Roth, the Michigan state lawmaker, said the idea of changing the tourism tax structure across the whole state has been raised in the Michigan Legislature.
“Some are saying they would like to see some (money) go to infrastructure,” he said. “There's been conversation about that in the state for a few years now. Unfortunately, it hasn't gone anywhere at the state level.”
He says that, although it’s not one of his legislative priorities right now, he is interested in the idea of allowing a tourist tax to pay for local infrastructure and services.

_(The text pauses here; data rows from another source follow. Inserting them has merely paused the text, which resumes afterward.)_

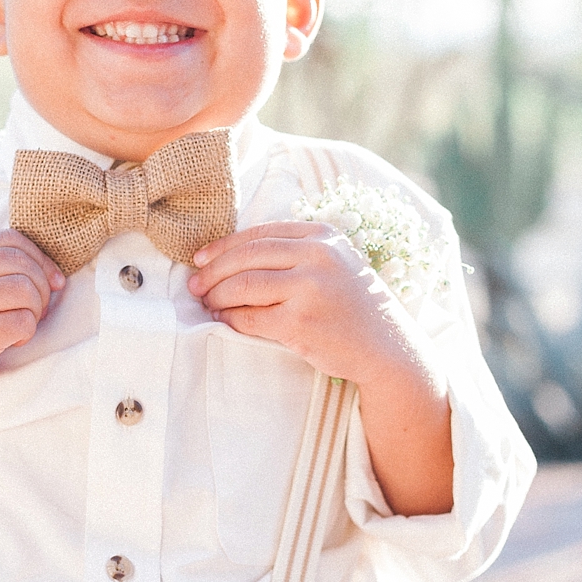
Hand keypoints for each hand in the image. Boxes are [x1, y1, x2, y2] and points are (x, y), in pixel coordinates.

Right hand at [0, 231, 62, 536]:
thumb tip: (48, 267)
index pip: (10, 239)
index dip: (40, 258)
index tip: (52, 280)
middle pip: (21, 263)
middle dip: (42, 287)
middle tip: (38, 309)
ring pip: (26, 290)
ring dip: (35, 311)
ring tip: (22, 326)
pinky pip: (23, 322)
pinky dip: (26, 333)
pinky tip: (12, 342)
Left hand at [188, 222, 454, 515]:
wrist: (387, 347)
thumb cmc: (352, 305)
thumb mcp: (334, 263)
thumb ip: (295, 252)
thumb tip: (230, 254)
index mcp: (323, 236)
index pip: (260, 234)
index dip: (224, 246)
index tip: (201, 258)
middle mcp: (317, 257)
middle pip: (246, 257)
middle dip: (213, 271)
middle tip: (194, 285)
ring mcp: (310, 290)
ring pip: (243, 286)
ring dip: (217, 296)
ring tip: (207, 304)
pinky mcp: (300, 323)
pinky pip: (250, 318)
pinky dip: (231, 320)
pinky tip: (224, 321)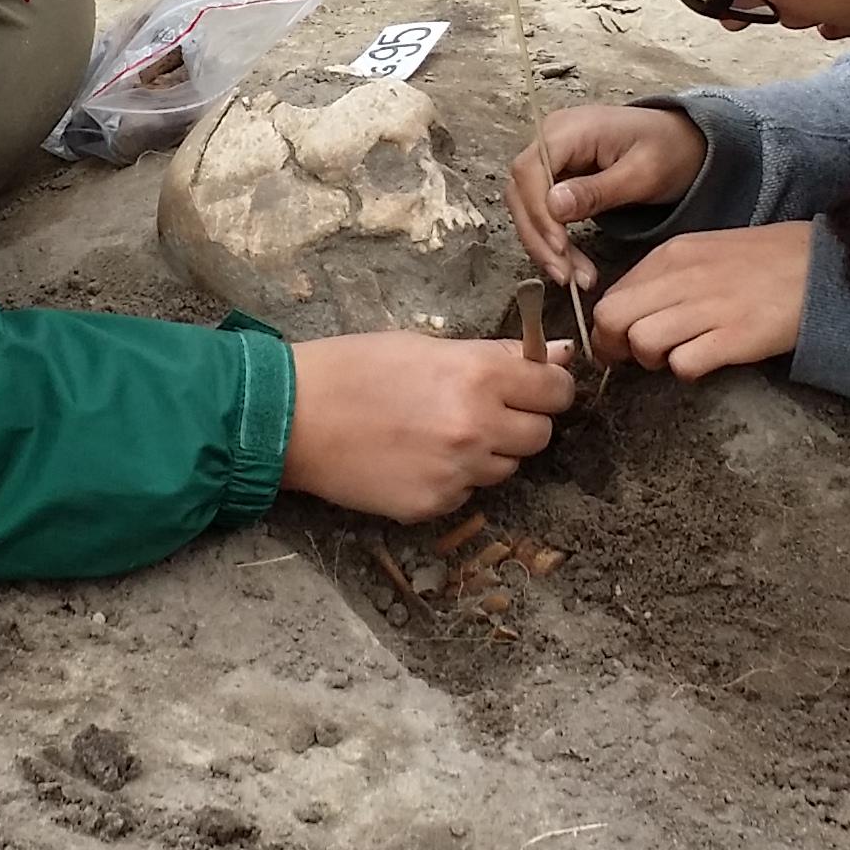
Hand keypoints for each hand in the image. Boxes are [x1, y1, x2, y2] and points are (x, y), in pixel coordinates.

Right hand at [281, 331, 577, 521]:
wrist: (292, 418)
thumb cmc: (354, 368)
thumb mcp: (426, 345)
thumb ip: (497, 355)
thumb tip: (558, 353)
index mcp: (479, 376)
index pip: (556, 391)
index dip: (548, 387)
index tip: (534, 387)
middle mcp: (477, 427)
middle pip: (540, 436)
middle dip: (520, 423)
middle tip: (482, 410)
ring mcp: (457, 472)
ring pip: (505, 468)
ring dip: (486, 452)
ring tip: (436, 432)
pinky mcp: (434, 504)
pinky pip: (467, 493)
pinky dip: (452, 478)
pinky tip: (414, 457)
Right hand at [503, 104, 708, 286]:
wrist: (685, 142)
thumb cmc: (669, 150)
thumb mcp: (642, 174)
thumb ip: (597, 191)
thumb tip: (553, 206)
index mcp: (571, 128)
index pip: (530, 171)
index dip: (538, 211)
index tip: (559, 246)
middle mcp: (551, 139)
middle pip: (521, 192)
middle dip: (539, 238)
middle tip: (565, 275)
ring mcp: (552, 158)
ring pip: (527, 207)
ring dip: (543, 246)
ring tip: (572, 278)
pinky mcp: (557, 177)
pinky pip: (542, 211)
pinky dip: (552, 241)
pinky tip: (570, 264)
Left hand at [592, 223, 813, 379]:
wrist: (823, 265)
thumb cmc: (765, 262)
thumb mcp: (705, 252)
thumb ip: (666, 278)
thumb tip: (630, 310)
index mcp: (672, 255)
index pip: (610, 295)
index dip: (608, 327)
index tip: (617, 342)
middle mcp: (684, 277)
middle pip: (612, 318)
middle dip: (614, 347)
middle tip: (634, 359)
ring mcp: (710, 307)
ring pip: (642, 341)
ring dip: (651, 360)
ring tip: (675, 357)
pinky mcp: (737, 336)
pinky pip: (684, 364)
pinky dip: (686, 371)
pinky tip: (704, 362)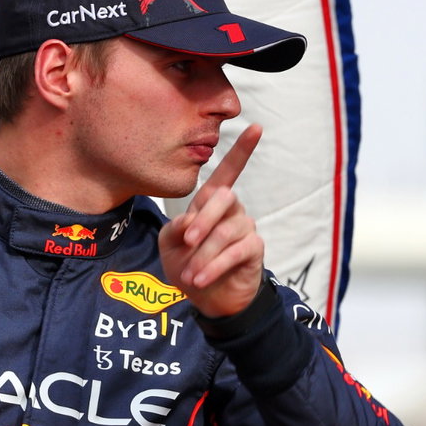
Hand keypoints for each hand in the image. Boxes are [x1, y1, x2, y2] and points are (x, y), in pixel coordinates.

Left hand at [160, 124, 265, 317]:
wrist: (207, 299)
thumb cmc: (187, 265)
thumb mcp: (169, 244)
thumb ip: (176, 227)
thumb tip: (191, 221)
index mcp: (211, 203)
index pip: (228, 172)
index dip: (242, 150)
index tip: (256, 126)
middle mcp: (232, 211)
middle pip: (224, 197)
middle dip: (203, 220)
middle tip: (187, 241)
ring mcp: (245, 229)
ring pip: (226, 231)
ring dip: (204, 254)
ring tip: (190, 275)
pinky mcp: (253, 250)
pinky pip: (237, 251)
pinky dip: (215, 266)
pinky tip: (200, 280)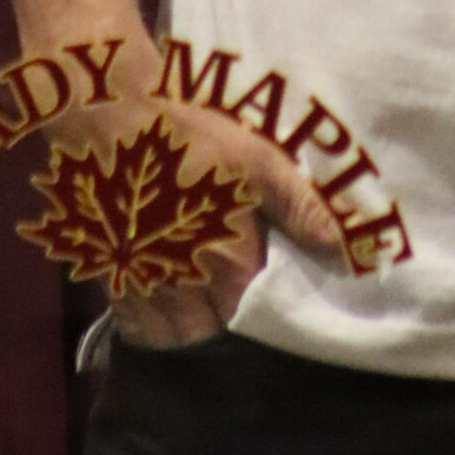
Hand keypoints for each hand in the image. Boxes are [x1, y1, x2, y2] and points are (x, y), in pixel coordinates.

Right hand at [30, 35, 341, 348]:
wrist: (109, 119)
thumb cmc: (190, 135)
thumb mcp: (256, 159)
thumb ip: (299, 208)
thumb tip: (344, 250)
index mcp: (228, 263)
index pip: (258, 305)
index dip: (265, 291)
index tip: (265, 269)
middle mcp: (187, 289)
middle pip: (217, 326)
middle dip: (228, 308)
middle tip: (232, 275)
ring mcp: (145, 290)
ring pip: (177, 335)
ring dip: (192, 321)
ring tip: (201, 290)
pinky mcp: (111, 281)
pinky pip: (139, 327)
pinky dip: (154, 323)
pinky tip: (164, 297)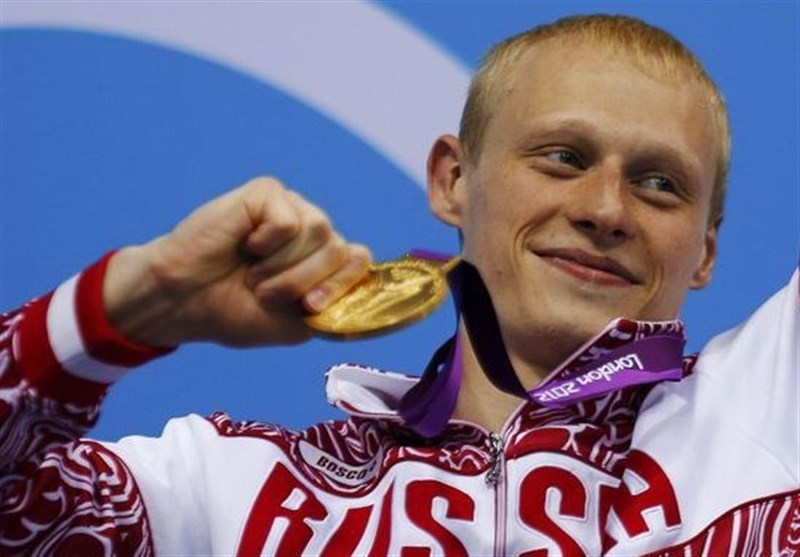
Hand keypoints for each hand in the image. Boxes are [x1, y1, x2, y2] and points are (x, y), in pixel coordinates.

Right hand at [104, 177, 370, 346]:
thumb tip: (364, 266)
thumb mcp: (294, 324)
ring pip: (319, 231)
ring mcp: (292, 209)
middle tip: (264, 292)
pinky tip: (246, 244)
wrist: (183, 301)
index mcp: (322, 262)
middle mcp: (312, 232)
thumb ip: (334, 305)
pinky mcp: (267, 193)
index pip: (359, 261)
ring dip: (283, 267)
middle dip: (302, 282)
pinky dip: (267, 244)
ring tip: (253, 274)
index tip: (308, 307)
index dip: (340, 285)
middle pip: (340, 249)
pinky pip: (289, 220)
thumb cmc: (234, 311)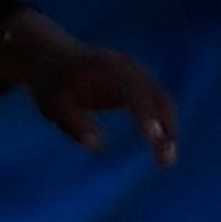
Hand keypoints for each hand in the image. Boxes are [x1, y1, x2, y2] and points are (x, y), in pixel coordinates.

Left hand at [3, 12, 180, 164]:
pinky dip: (162, 125)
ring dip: (169, 129)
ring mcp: (136, 74)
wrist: (53, 59)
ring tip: (166, 161)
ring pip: (163, 101)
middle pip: (157, 96)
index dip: (144, 114)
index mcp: (107, 66)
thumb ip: (73, 124)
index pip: (133, 91)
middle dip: (165, 127)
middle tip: (166, 160)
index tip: (152, 138)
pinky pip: (157, 105)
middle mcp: (128, 67)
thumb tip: (97, 148)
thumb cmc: (51, 86)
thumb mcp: (52, 105)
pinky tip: (161, 149)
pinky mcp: (138, 84)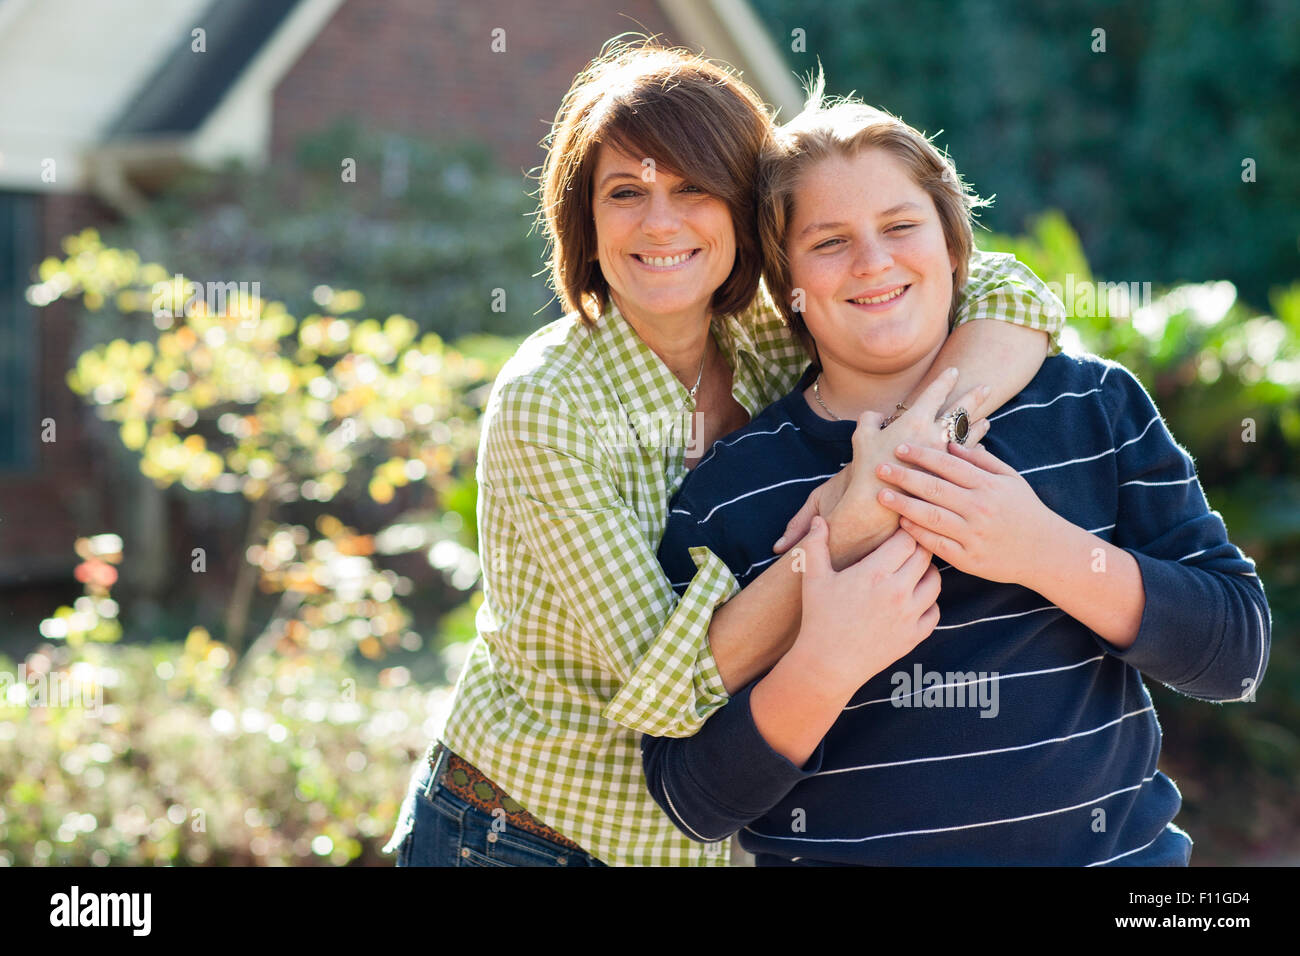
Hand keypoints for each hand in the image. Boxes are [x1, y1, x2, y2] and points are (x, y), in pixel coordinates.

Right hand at [773, 367, 990, 559]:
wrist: (876, 503)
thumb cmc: (867, 469)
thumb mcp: (861, 438)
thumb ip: (869, 420)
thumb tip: (875, 414)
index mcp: (914, 422)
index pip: (934, 394)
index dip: (944, 381)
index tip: (954, 371)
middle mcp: (934, 436)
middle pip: (959, 411)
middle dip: (973, 398)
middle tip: (986, 387)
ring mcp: (944, 457)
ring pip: (968, 435)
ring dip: (977, 426)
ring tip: (986, 420)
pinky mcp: (948, 476)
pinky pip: (968, 460)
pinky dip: (975, 452)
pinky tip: (981, 450)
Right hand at [790, 516, 941, 696]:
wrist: (828, 664)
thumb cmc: (819, 619)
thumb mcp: (813, 578)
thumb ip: (815, 545)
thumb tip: (818, 519)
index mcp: (875, 573)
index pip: (906, 539)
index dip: (904, 531)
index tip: (898, 529)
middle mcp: (898, 592)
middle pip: (924, 556)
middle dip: (918, 547)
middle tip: (908, 545)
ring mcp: (909, 615)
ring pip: (935, 582)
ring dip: (927, 572)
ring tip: (913, 569)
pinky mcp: (914, 636)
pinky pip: (935, 611)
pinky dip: (929, 602)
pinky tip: (915, 598)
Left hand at [874, 440, 1060, 584]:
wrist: (1046, 552)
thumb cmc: (1024, 510)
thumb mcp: (1010, 478)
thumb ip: (981, 460)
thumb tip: (950, 442)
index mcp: (988, 486)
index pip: (949, 465)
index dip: (922, 455)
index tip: (900, 447)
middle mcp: (979, 509)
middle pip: (934, 489)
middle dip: (904, 476)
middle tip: (879, 468)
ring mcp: (973, 535)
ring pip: (931, 517)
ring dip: (903, 505)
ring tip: (881, 495)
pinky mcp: (969, 559)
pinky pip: (937, 545)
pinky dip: (918, 533)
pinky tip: (901, 524)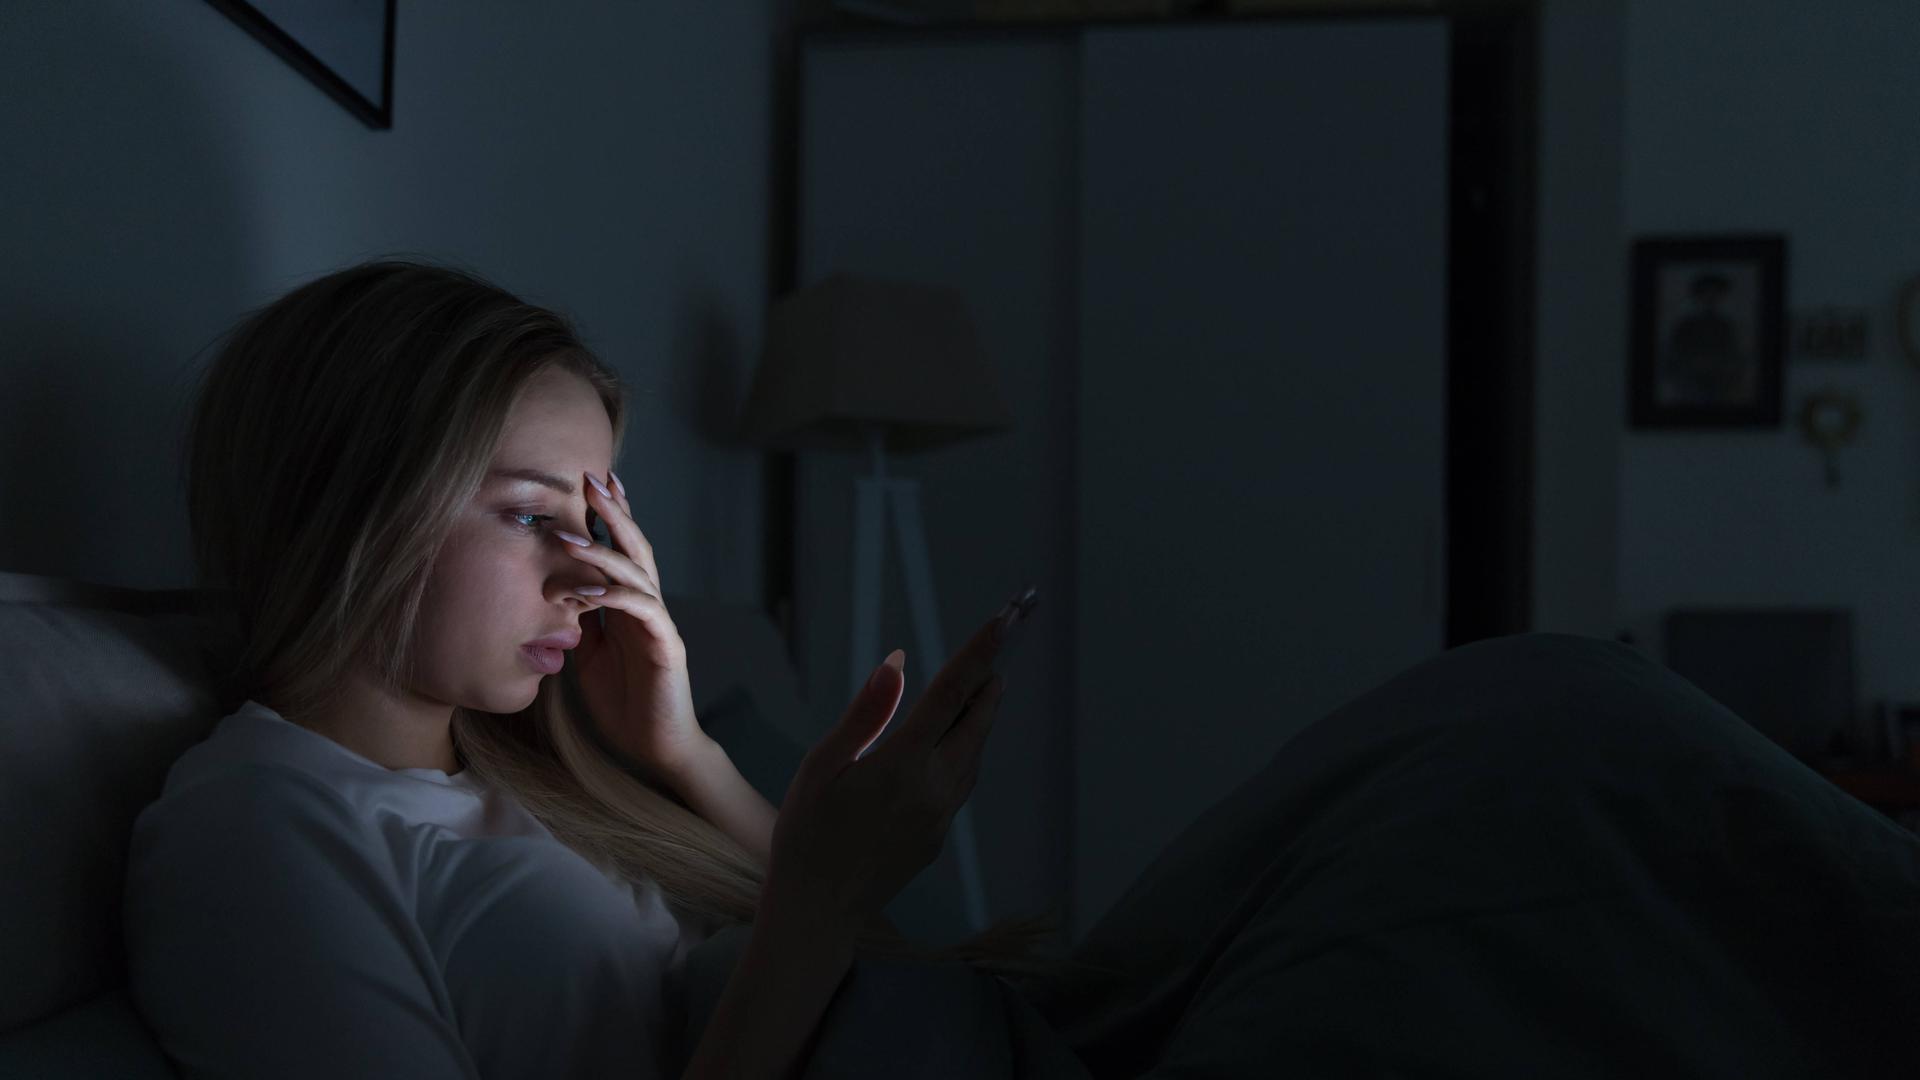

“It just takes good movement, good conversations amongst all the groups … getting all these groups to sit down and just discuss it … tourism with counties and cities and villages, to make sure they're all on board,” said Roth.
He said his biggest concern would be keeping things consistent across the state. He wouldn’t want to see one place in northern Michigan hike its fees significantly, which he worried might deter people from the region overall.
Where does the hotel assessment money go now?
Tkach, the director of Traverse City Tourism, said the hotel room assessment operates exactly as it was designed: money charged by the tourism industry supports that industry.

“If you look back at the history, the initial assessment model that was created in the state was actually modeled after agriculture,” he explained. “Different sectors, like cherries, do this very thing. They collect a penny per pound, or however they do it, and then that goes back into a marketing fund that helps them do research or campaigns and drives more demand for their product.”
Tkach said his agency is devoting its efforts right now to promoting off-season travel, and that it’s spending money in ways that benefit the community at large. The tourism bureau recently contributed $1 million toward a new indoor sports complex operated by the Traverse City school system, which tourism officials hope will also draw visitors for winter sports tournaments.
According to Tkach, the marketing his agency does is key to sustaining, not growing, Traverse City’s reputation.
“If we aren't keeping our name front and center with potential travelers, there's a whole world of competition out there,” he said. “To take the foot off the gas potentially gives competitors an opportunity to take our market share.”